X’s third album, Under The Big Black Sun, brings it all back home, showcasing the band’s impressive breadth while acknowledging their unfashionable influences — Chuck Berry, Bo Diddley, Eddie Cochran. As Doe notes, after proving how musical and inclusive punk could be, “it was time to make our music bigger.” Mixing familiar double-time rockers with more reflective midtempo efforts, the album adopts an ominous tone — a mournful slow dance, a lonely saxophone shiver.
True to their L.A. roots, Big Black Sun is X’s noir. The band wanders a desolate landscape of open highways and cheesy motel rooms, working-class bars and run-down carny rides, all haunted by the ghost of Cervenka’s recently deceased sister. The album’s masterful blend of tension and release (marred only by a couple of nondescript late-album duds) culminates in an emotionally charged Tin Pan Alley recontextualization, “Dancing With Tears In My Eyes”.
As the 1997 two-disc anthology Beyond And Back unintentionally demonstrates, X didn’t shelve many unreleased gems during their prime. Thus, Rhino’s much-vaunted “bonus” material inevitably indulges alternate versions (singles, demos, live tracks) that surprisingly demonstrate how polished and thought-out the band’s official product actually is.
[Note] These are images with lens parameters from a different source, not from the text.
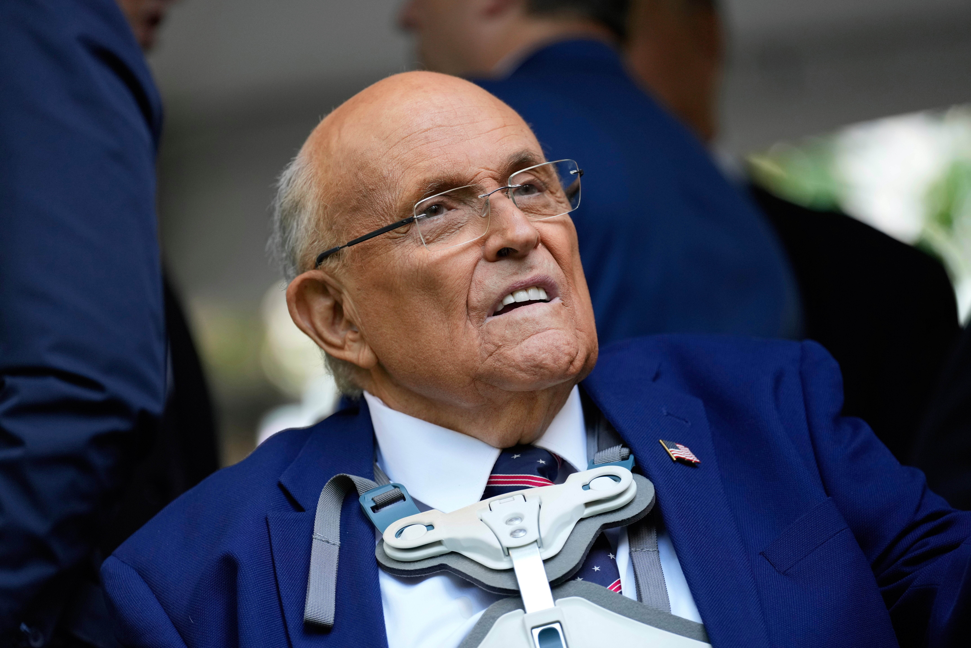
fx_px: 4855
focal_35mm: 180
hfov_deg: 11.4
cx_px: 486
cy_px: 324
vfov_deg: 7.6
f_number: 2.8
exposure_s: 1/250
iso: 1000
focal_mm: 180
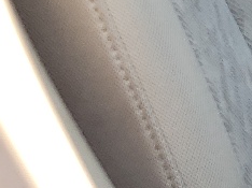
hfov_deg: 8.8
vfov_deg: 8.2
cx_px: 793
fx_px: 1294
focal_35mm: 178
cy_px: -48
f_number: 1.5
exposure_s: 1/455
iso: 50
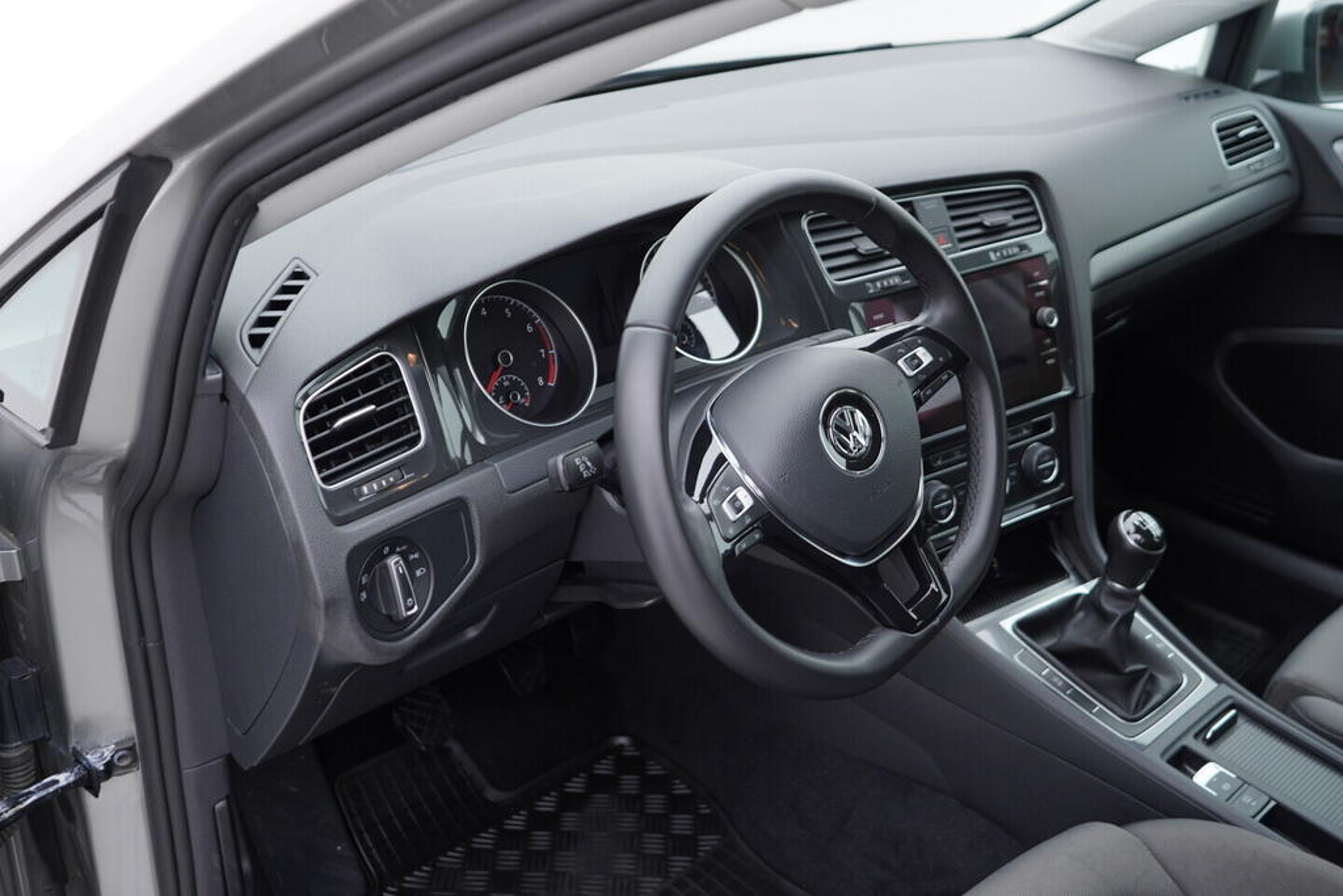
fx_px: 1343
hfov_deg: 53.1
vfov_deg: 36.9
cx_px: 672
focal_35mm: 36
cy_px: 448
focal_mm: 24
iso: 125
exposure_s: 1/40
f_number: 2.8
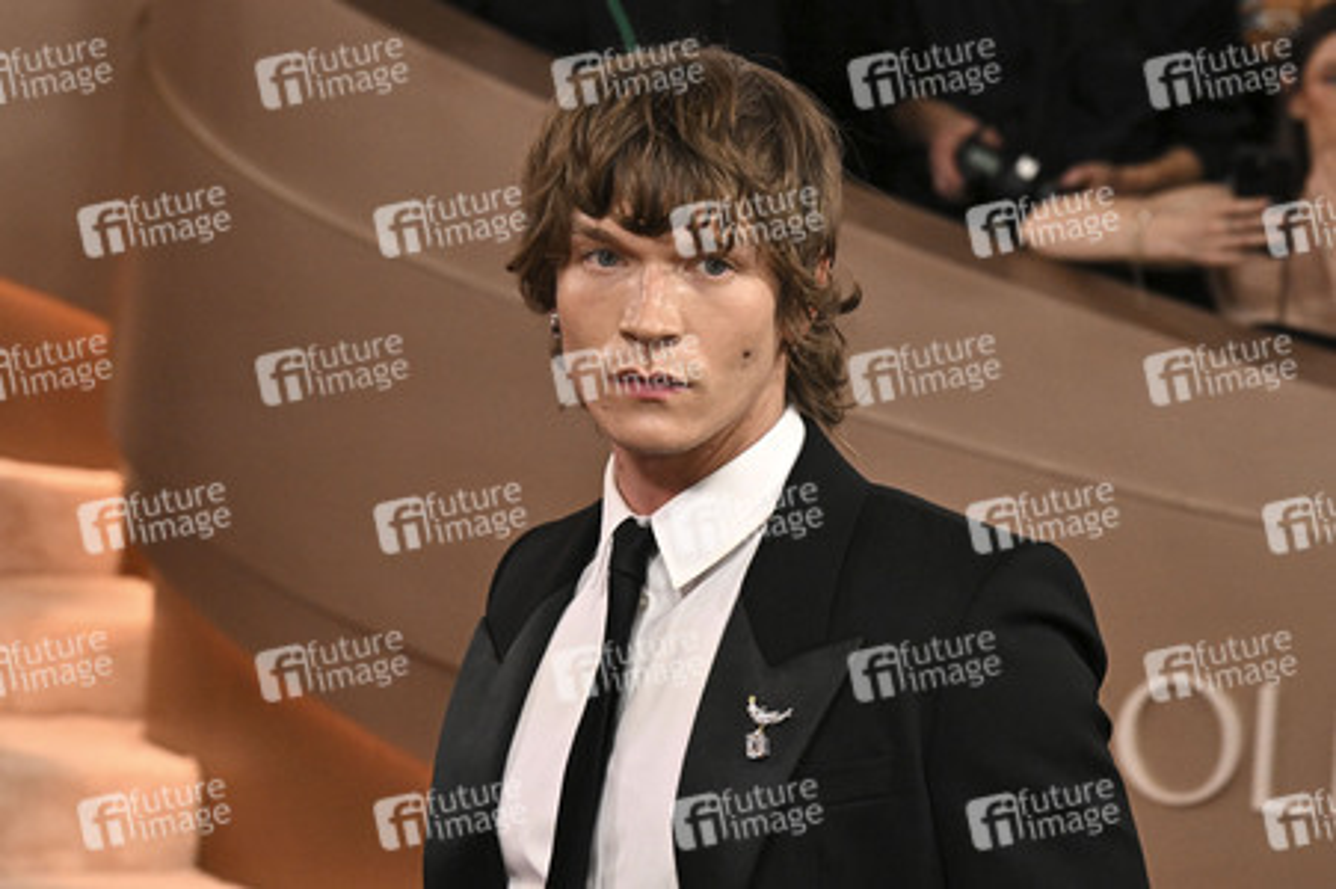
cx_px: 668
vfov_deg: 7.7
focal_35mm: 178
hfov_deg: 11.6
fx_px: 6601
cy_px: 444
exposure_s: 1/320
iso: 2500
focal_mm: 119
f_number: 5.6
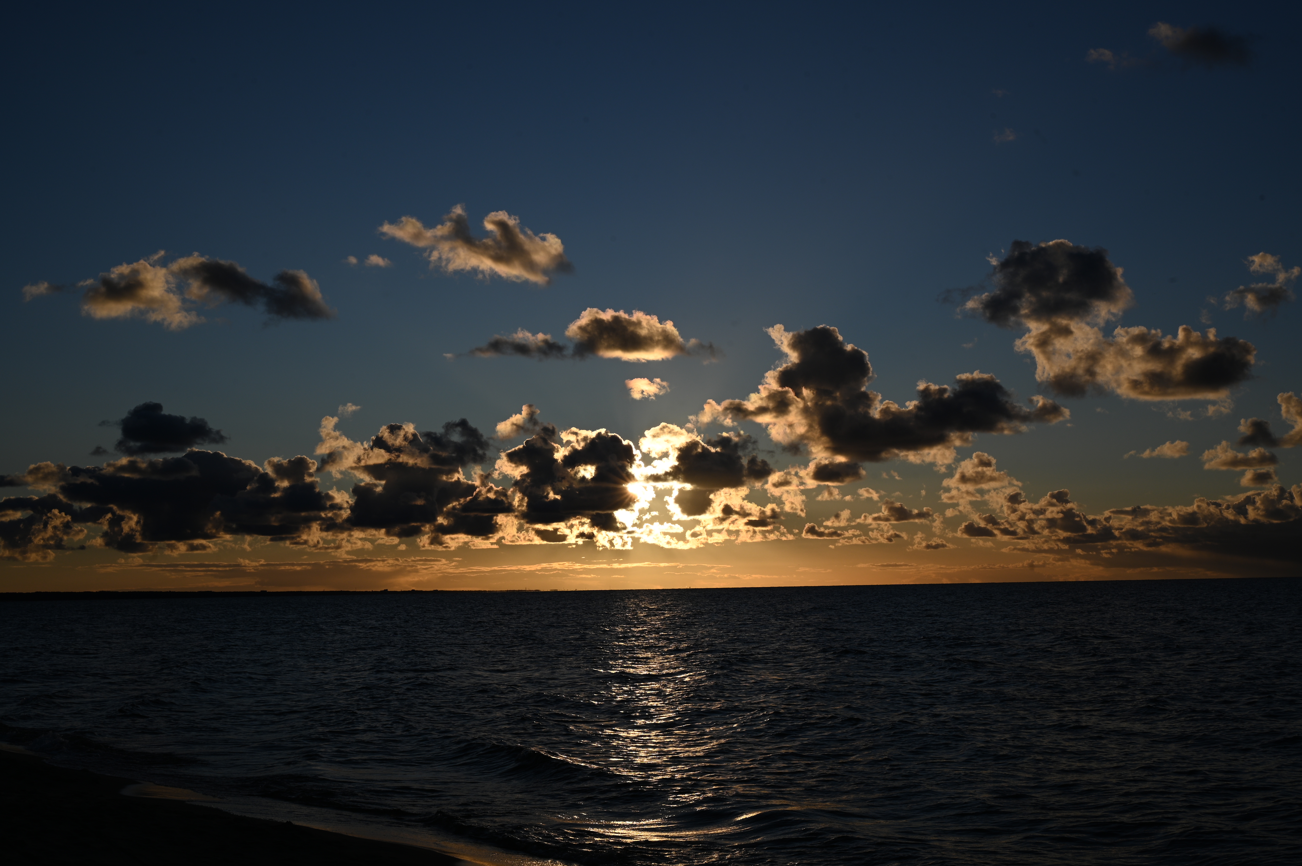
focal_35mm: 44
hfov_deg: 44.5
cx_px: 651
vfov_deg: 30.5
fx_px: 1590
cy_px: 433
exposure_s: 1/400
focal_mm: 44
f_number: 16
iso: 100
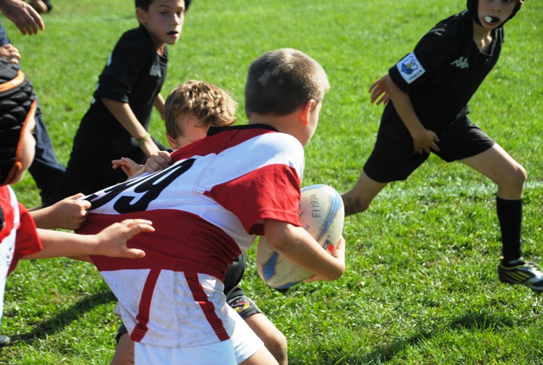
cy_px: 182
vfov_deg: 14.1
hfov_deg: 20.9
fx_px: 1474
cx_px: 272
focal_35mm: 98
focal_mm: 65
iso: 160
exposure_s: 1/500
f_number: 5.6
In general, the alternates are more skeletal, faster, punker — Doe’s vocals are uncharacteristically raw and unkempt. Meanwhile, the concert takes demonstrate the flexibility and resilience of X’s musical conception; onstage vocal and instrumental flourishes only intensify the originals’ carefully crafted studio dynamics.
But such insights (and minor pleasures) are just footnotes to the recorded testament of one of the finest American bands of the early ’80s. And if Los Angeles’ doom-and-gloom patina now seems overly determined (Spin’s raves to the contrary), then Big Black Sun’s quarter-turn toward maturity and introspection sounds more confident and substantive, while Wild Gift’s wild gift remains an essential punk rock touchstone.